◆ The data:
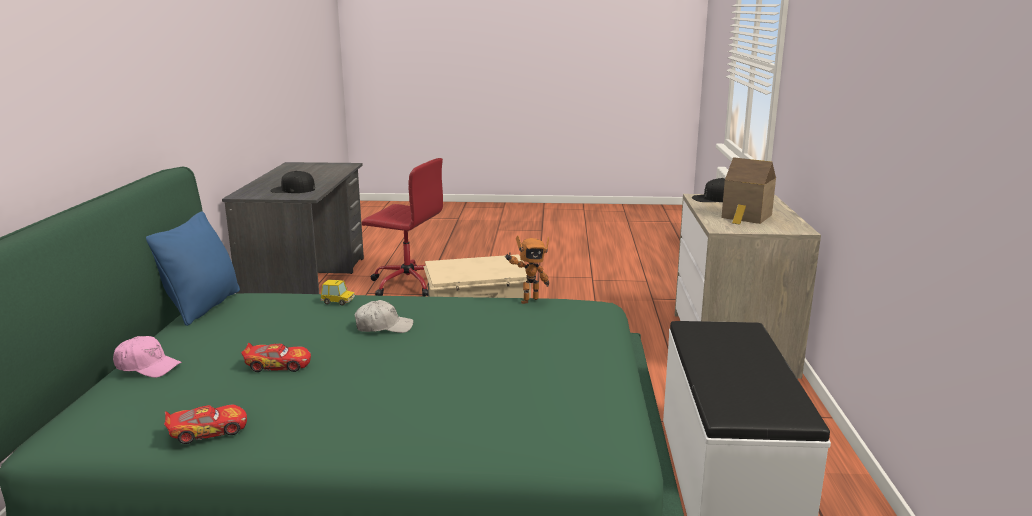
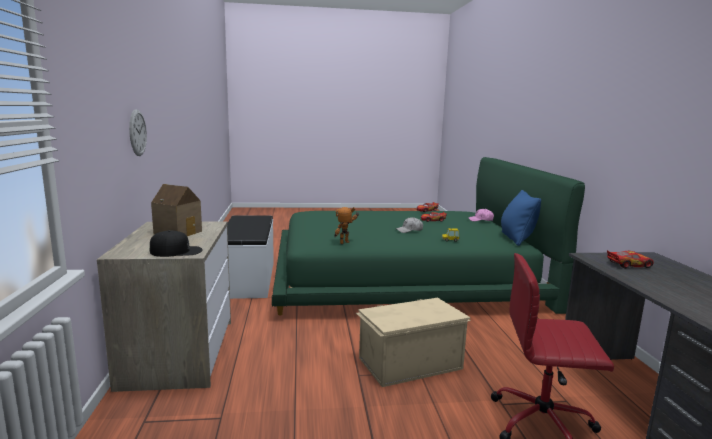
camera: 170 degrees right, 5 degrees down
black cap [271,171,315,193] -> toy car [607,250,654,269]
none -> wall clock [129,109,147,156]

◆ Task item: Reproduce the full listing verbatim so that only the pictures are missing.

◆ Answer for the task:
camera: 170 degrees right, 5 degrees down
black cap [271,171,315,193] -> toy car [607,250,654,269]
none -> wall clock [129,109,147,156]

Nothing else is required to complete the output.